After several rehearsals and a couple of takes, there is a short break which leaves me in the launderette alone with the main ‘talent’. SAs are not allowed to talk to the ‘talent’ unless spoken to first, and no words were exchanged, although a raised eyebrow and small shrug apiece seemed pleasantry enough. I could not help but feel a bizarre otherness though. This guy has an Oscar. An actual Academy Award. And he’s sitting here in ‘my’ not-so-beautiful launderette, with his scruffy overcoat and scarf and his skanky locks treated with the same spray-in grease as I am sporting (or perhaps a more expensive and industrial strength version as he surely/hopefully looks skankier than me) waiting to make a pretend phone-call and a rapid exit.

Once he has made this hasty exit for the umpteenth and final time, I am left completely alone with the eternally turning driers – which have been fed endlessly by yet another AD from a stash of one-pound coins hidden under the (my) counter – until even they run out of steam. I watch proprietorially through the glass as my fellow SAs walk past several times in character filming the outside scene. It is only when an elderly couple come in with a large service wash that I am brought back to earth. Sadly, before I can take their money, the actual owner arrives and points out that he is closed (and earning far more from Apple than he would get in a week from the punters – he doesn’t say this, of course, but it is surely true) and chases them grumpily away.

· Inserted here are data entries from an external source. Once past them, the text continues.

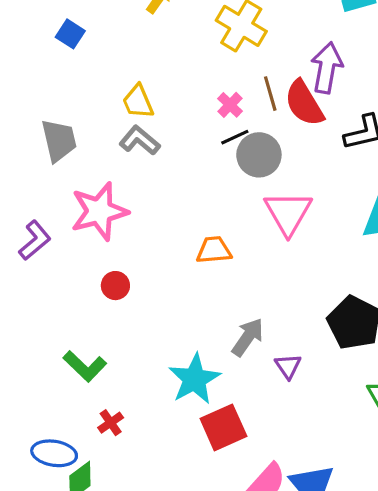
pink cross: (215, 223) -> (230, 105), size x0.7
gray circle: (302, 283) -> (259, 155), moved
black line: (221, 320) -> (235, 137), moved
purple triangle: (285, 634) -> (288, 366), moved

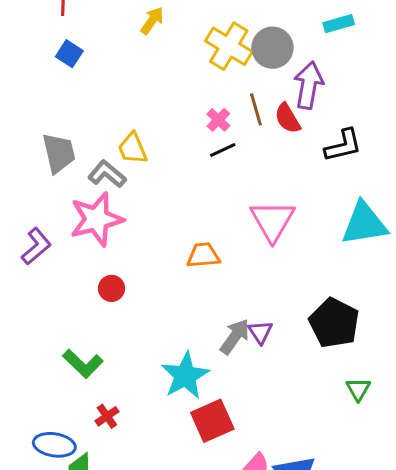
yellow trapezoid: (138, 102) -> (133, 148), moved
red semicircle: (304, 103) -> (288, 118), size x0.7
gray L-shape: (140, 140) -> (107, 174), moved
gray circle: (259, 155) -> (272, 48), moved
purple triangle: (288, 366) -> (260, 332), moved

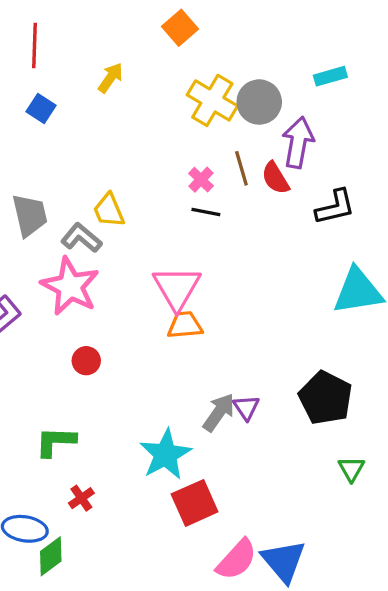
yellow arrow: (152, 21) -> (111, 78), moved
black line: (223, 150) -> (206, 212), turned 36
pink star: (96, 219) -> (70, 286), turned -30
pink triangle: (272, 221) -> (177, 288), moved
green L-shape: (83, 364) -> (56, 442), turned 138

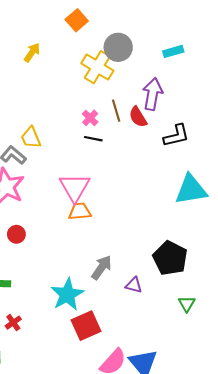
gray circle: (259, 102) -> (118, 47), moved
purple triangle: (246, 408) -> (134, 285), moved, turned -42

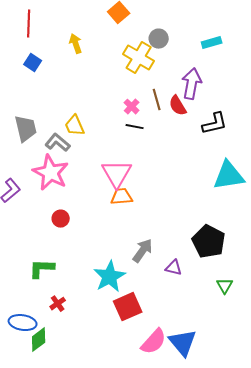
gray circle: (118, 47) -> (159, 39), size x0.7
yellow arrow: (32, 52) -> (76, 44), turned -54

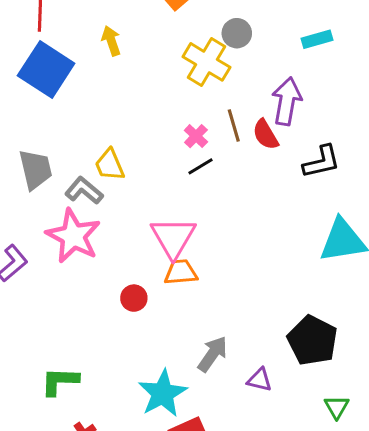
blue square: (33, 63) -> (46, 70), size x2.0
black line: (135, 127) -> (200, 166), turned -42
red circle: (61, 219) -> (134, 298), moved

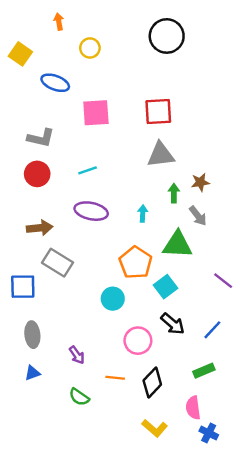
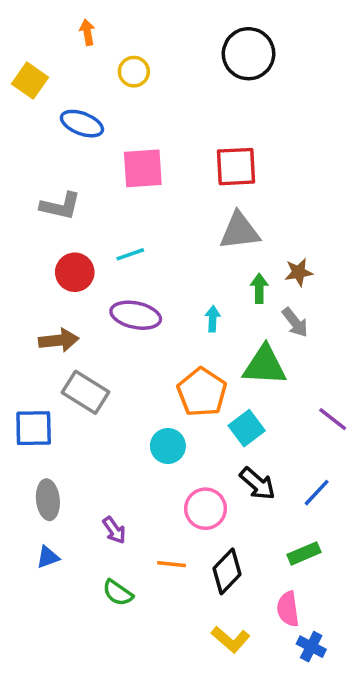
red circle: (37, 174) -> (75, 272), moved

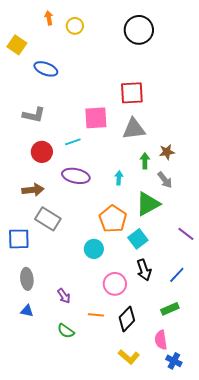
yellow circle: (134, 72) -> (75, 26), moved
pink square: (143, 168) -> (96, 118), moved
green triangle: (265, 365) -> (148, 204), turned -32
black arrow: (257, 484) -> (144, 270), turned 30
blue triangle: (48, 557) -> (27, 311), turned 32

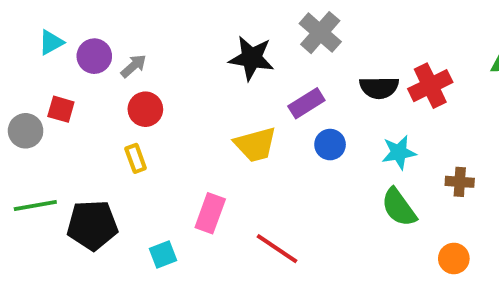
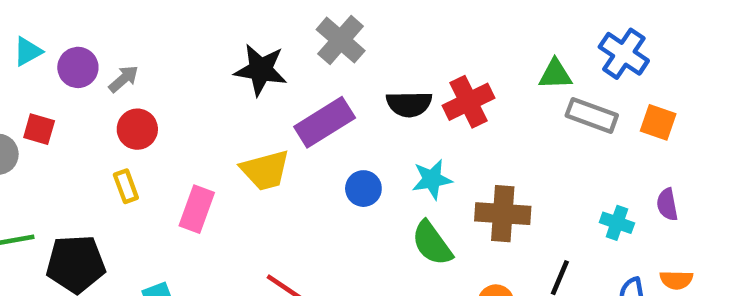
purple rectangle: (306, 103) -> (325, 122), size x1.4
blue circle: (330, 145) -> (363, 189), moved
brown cross: (460, 182) -> (503, 214), size x1.6
pink rectangle: (210, 213) -> (197, 209), moved

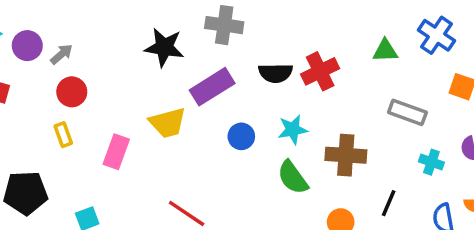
gray cross: (341, 40) -> (224, 25), turned -33
gray rectangle: (592, 115) -> (407, 112), moved

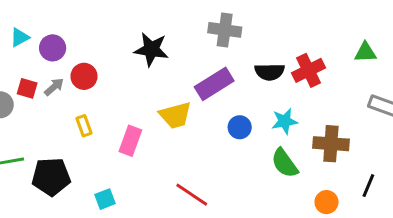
black star: (164, 47) -> (151, 49), moved
gray arrow: (62, 54) -> (54, 87), moved
red circle: (72, 92) -> (84, 76), moved

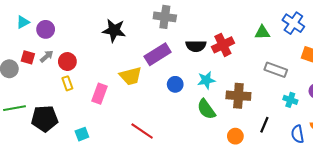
red circle: (84, 76) -> (67, 62), moved

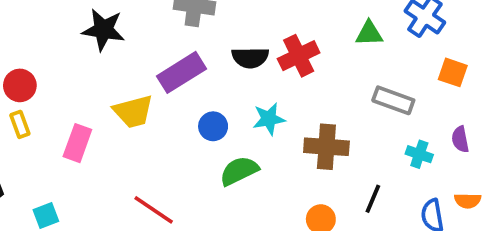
green semicircle: (206, 109) -> (239, 171), moved, turned 100

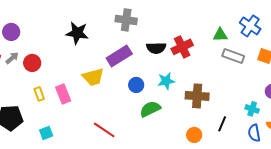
gray rectangle: (393, 100) -> (233, 56), moved
yellow rectangle: (20, 124) -> (39, 94), moved
pink rectangle: (77, 143) -> (63, 94), turned -42
cyan cross: (419, 154) -> (252, 109), moved

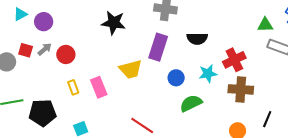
red cross: (182, 47) -> (234, 60), moved
purple rectangle: (119, 56) -> (158, 47), turned -40

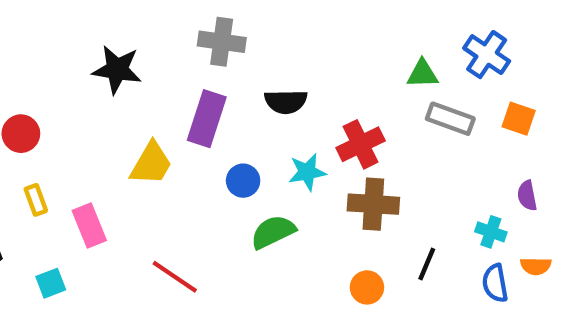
yellow trapezoid: (131, 69) -> (151, 164), turned -45
pink rectangle: (99, 87) -> (89, 225), moved

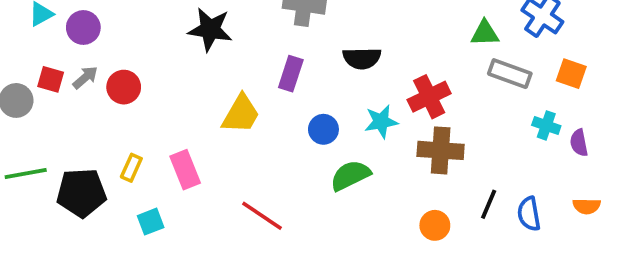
purple rectangle: (207, 119) -> (291, 74), size x0.7
yellow rectangle: (36, 200) -> (131, 168), moved, turned 44
cyan cross: (491, 232) -> (546, 125), moved
blue semicircle: (495, 283) -> (529, 214), moved

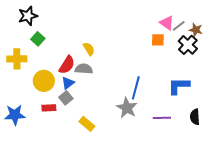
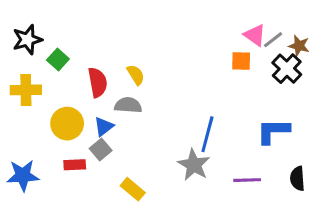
black star: (28, 16) -> (27, 40), moved
red semicircle: (67, 65) -> (98, 82), moved, turned -42

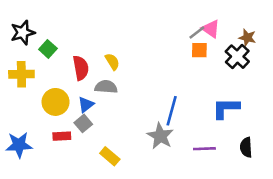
gray line: (273, 40) -> (197, 33), moved

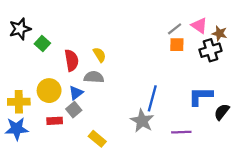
pink triangle: (211, 29) -> (199, 26), moved
black cross: (237, 57) -> (210, 50), turned 30
yellow cross: (21, 74) -> (19, 102), moved
black semicircle: (246, 147) -> (222, 112), moved, turned 42

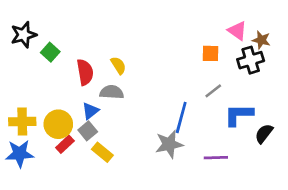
gray line: (175, 29) -> (213, 91), moved
yellow circle: (49, 91) -> (58, 124), moved
red rectangle: (55, 121) -> (65, 144), turned -40
gray star: (142, 121) -> (169, 144), turned 30
yellow rectangle: (97, 139) -> (102, 152), moved

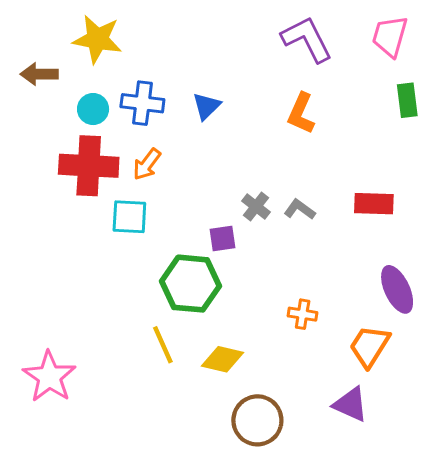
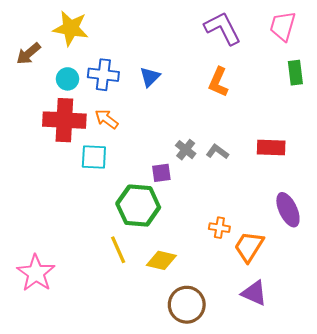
brown arrow: (39, 74) -> (28, 54), turned -40
orange arrow: (147, 164) -> (107, 119), turned 90
orange trapezoid: (369, 346) -> (249, 247), moved

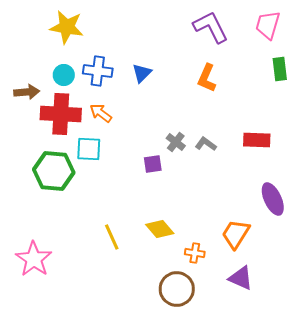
brown arrow: (28, 54) -> (27, 92), moved, turned -145
green hexagon: (138, 206) -> (54, 171), moved
orange cross: (219, 228) -> (195, 253), moved
yellow diamond: (161, 260) -> (160, 229), moved, turned 36

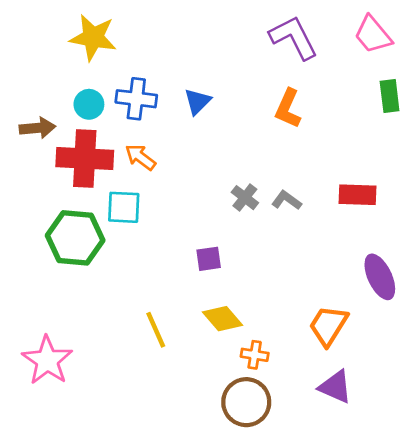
pink trapezoid: (268, 25) -> (373, 35), turned -56
purple square: (153, 164) -> (209, 259), moved
orange cross: (195, 253) -> (255, 355), moved

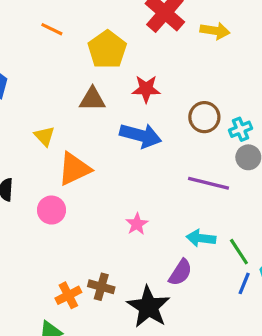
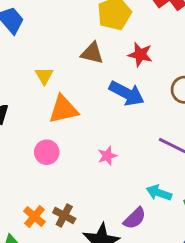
pink circle: (51, 210) -> (47, 152), moved
pink star: (137, 224) -> (107, 156), moved
orange cross: (68, 295) -> (34, 217), turned -35

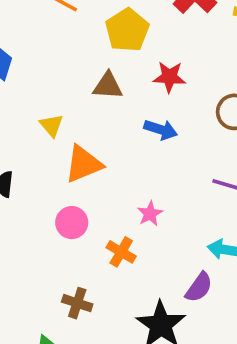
blue arrow: (127, 93) -> (161, 130), size x0.7
brown cross: (64, 215) -> (77, 303), moved
orange cross: (34, 217) -> (121, 252), moved

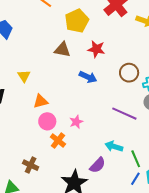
yellow triangle: (51, 125) -> (24, 76), moved
orange triangle: (83, 164) -> (41, 101), moved, size x0.7
pink circle: (72, 223) -> (47, 121), moved

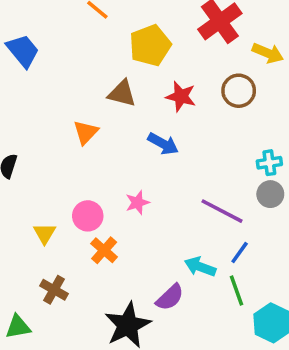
brown circle: (129, 73) -> (239, 91), moved
yellow triangle: (24, 76) -> (45, 233), moved
orange triangle: (41, 101) -> (86, 132), moved, turned -35
pink star: (76, 122) -> (138, 203), moved
blue line: (135, 179) -> (240, 252), moved

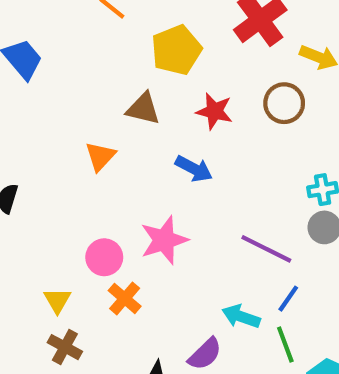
pink star: (138, 203) -> (164, 240), size x1.6
yellow triangle: (45, 233) -> (57, 300), moved

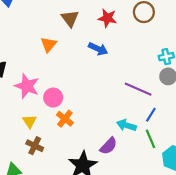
brown triangle: (143, 109) -> (70, 19), turned 42
pink star: (164, 240) -> (27, 86), moved, turned -30

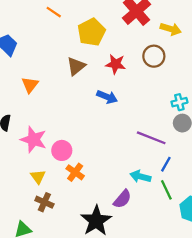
brown triangle: (70, 19) -> (76, 66), turned 30
orange triangle: (49, 45) -> (30, 85), moved

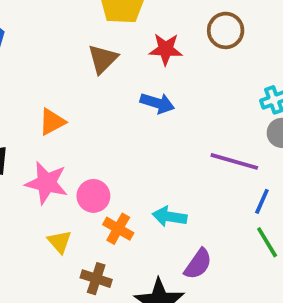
orange triangle: (30, 85) -> (52, 122), moved, turned 30
cyan arrow: (140, 176) -> (170, 217), moved
brown cross: (44, 202) -> (96, 279), moved

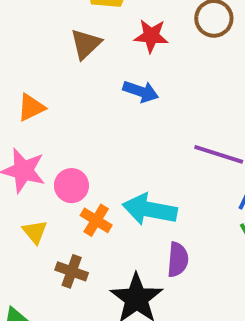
cyan arrow: (170, 217) -> (150, 210), size x1.5
purple semicircle: (198, 264) -> (178, 260), turned -32

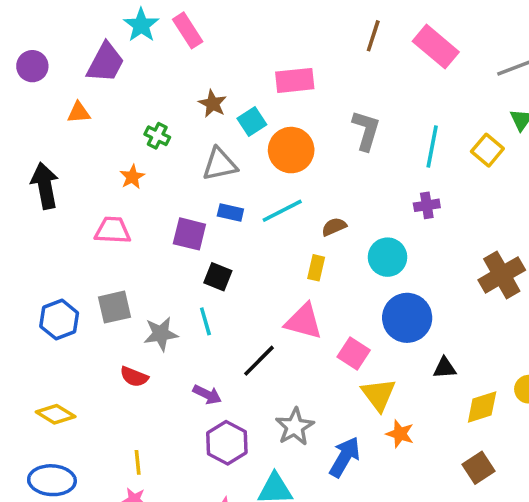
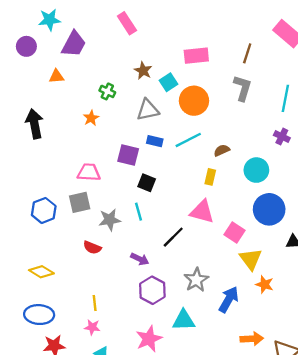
cyan star: (141, 25) -> (50, 20), moved, turned 30
brown line: (373, 36) -> (247, 53), moved
purple cross: (427, 205) -> (282, 137), turned 35
pink trapezoid: (113, 230) -> (89, 172), moved

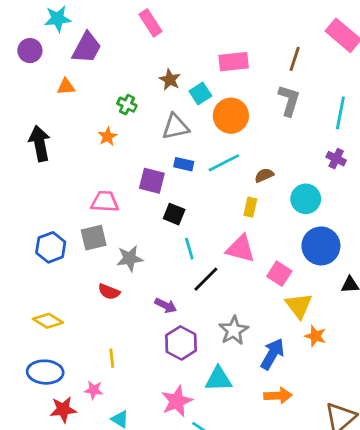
cyan line: (139, 212) -> (189, 249), moved
pink star: (92, 327) -> (94, 390), moved
orange arrow: (252, 339) -> (278, 396), moved

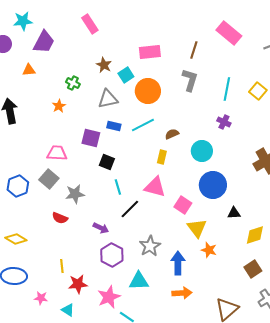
gray square: (94, 238) -> (49, 179), turned -36
blue arrow: (272, 354) -> (178, 263), turned -30
pink star: (94, 390) -> (41, 298), moved
red star: (63, 409) -> (78, 284), moved

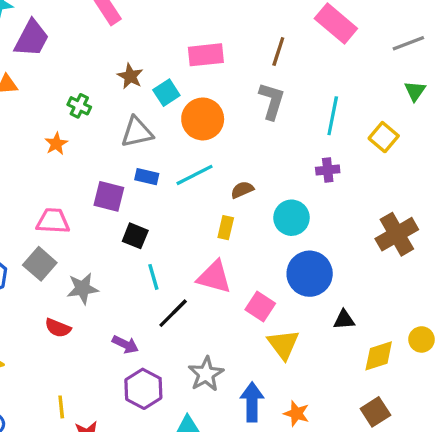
yellow square: (258, 91) -> (384, 137), moved
purple cross: (224, 122) -> (328, 170), turned -32
orange star: (209, 250) -> (296, 414), moved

A quick change back into my first set of clothes, and we are taken further up the street and I find myself walking away from camera and towards the Academy-awarded scruff as he continues a phone conversation with a pretend colleague. I excel myself here, managing quite magnificently to set off on cue (mostly) and not to smirk, poke out my tongue or full-on collide with him at all. We probably do this seven or eight times. It is then a wrap – and we are bundled into the minibus back to base. We don’t see the ‘talent’ again; he has perhaps retired to the pub, or hopped in a passing limo. We change and are dispatched with as much haste as the crew can instil in us because we are already well into overtime time and every fifteen minutes costs them more.

I risk the alley and am relieved to see no evidence of drugs or dead bodies, although the broken glass remains, and there is a chap on an upturned box adding to the copious graffiti. Presumably paid by the council in this hip-neighbourhood– who knows?

Commuters are perhaps surprised to see Dot Cotton as she scuttles through Old Spitalfields Market and along Threadneedle Street to Bank, even though she thinks she is incognito having left her tabard behind. And then this old lady leaves The Old Lady behind as she descends to the Drain to meet her Waterloo, where Mrs J ascends to the concourse to board her (now free!) train home.

Thus, another day of ridiculous work comes to an end.